* WORK ORDER
Repeat all of the data below word for word, keeping every line unchanged and in the same order.

....................

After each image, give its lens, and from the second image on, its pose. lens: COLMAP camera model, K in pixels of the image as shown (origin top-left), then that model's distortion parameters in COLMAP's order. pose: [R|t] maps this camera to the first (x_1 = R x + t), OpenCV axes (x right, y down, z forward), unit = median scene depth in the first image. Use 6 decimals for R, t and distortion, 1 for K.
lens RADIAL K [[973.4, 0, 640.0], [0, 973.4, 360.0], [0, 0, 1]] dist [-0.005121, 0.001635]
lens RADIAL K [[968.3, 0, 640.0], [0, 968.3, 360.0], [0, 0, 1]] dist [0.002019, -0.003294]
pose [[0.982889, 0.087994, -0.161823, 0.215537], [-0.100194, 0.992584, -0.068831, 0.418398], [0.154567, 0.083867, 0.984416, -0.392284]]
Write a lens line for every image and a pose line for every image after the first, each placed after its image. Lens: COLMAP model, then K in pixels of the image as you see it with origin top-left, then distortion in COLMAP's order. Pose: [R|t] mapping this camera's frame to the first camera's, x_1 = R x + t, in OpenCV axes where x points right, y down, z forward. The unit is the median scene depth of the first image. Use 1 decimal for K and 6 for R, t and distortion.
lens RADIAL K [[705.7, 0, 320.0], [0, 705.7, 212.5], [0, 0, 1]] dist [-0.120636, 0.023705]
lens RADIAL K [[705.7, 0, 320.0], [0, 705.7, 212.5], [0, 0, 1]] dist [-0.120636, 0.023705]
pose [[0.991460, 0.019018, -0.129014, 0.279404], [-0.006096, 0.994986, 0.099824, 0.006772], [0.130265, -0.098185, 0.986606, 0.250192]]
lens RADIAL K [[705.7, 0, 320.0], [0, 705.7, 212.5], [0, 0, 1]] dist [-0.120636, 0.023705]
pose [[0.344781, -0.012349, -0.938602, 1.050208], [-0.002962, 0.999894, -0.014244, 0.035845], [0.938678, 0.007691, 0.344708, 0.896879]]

....................

* REPLY TO THE TASK
After each image, give its lens, and from the second image on, its pose. lens: COLMAP camera model, K in pixels of the image as shown (origin top-left), then that model's distortion parameters in COLMAP's order. pose: [R|t] maps this camera to the first (x_1 = R x + t), OpenCV axes (x right, y down, z forward), unit = median scene depth in the first image. Use 6 decimals for R, t and distortion, 1 for K.
lens RADIAL K [[973.4, 0, 640.0], [0, 973.4, 360.0], [0, 0, 1]] dist [-0.005121, 0.001635]
lens RADIAL K [[968.3, 0, 640.0], [0, 968.3, 360.0], [0, 0, 1]] dist [0.002019, -0.003294]
pose [[0.982889, 0.087994, -0.161823, 0.215537], [-0.100194, 0.992584, -0.068831, 0.418398], [0.154567, 0.083867, 0.984416, -0.392284]]
Write a lens line for every image and a pose line for every image after the first, each placed after its image. Lens: COLMAP model, then K in pixels of the image as you see it with origin top-left, then distortion in COLMAP's order. Pose: [R|t] mapping this camera's frame to the first camera's, x_1 = R x + t, in OpenCV axes where x points right, y down, z forward. The unit is the median scene depth of the first image. Use 1 decimal for K and 6 for R, t and distortion.
lens RADIAL K [[705.7, 0, 320.0], [0, 705.7, 212.5], [0, 0, 1]] dist [-0.120636, 0.023705]
lens RADIAL K [[705.7, 0, 320.0], [0, 705.7, 212.5], [0, 0, 1]] dist [-0.120636, 0.023705]
pose [[0.991460, 0.019018, -0.129014, 0.279404], [-0.006096, 0.994986, 0.099824, 0.006772], [0.130265, -0.098185, 0.986606, 0.250192]]
lens RADIAL K [[705.7, 0, 320.0], [0, 705.7, 212.5], [0, 0, 1]] dist [-0.120636, 0.023705]
pose [[0.344781, -0.012349, -0.938602, 1.050208], [-0.002962, 0.999894, -0.014244, 0.035845], [0.938678, 0.007691, 0.344708, 0.896879]]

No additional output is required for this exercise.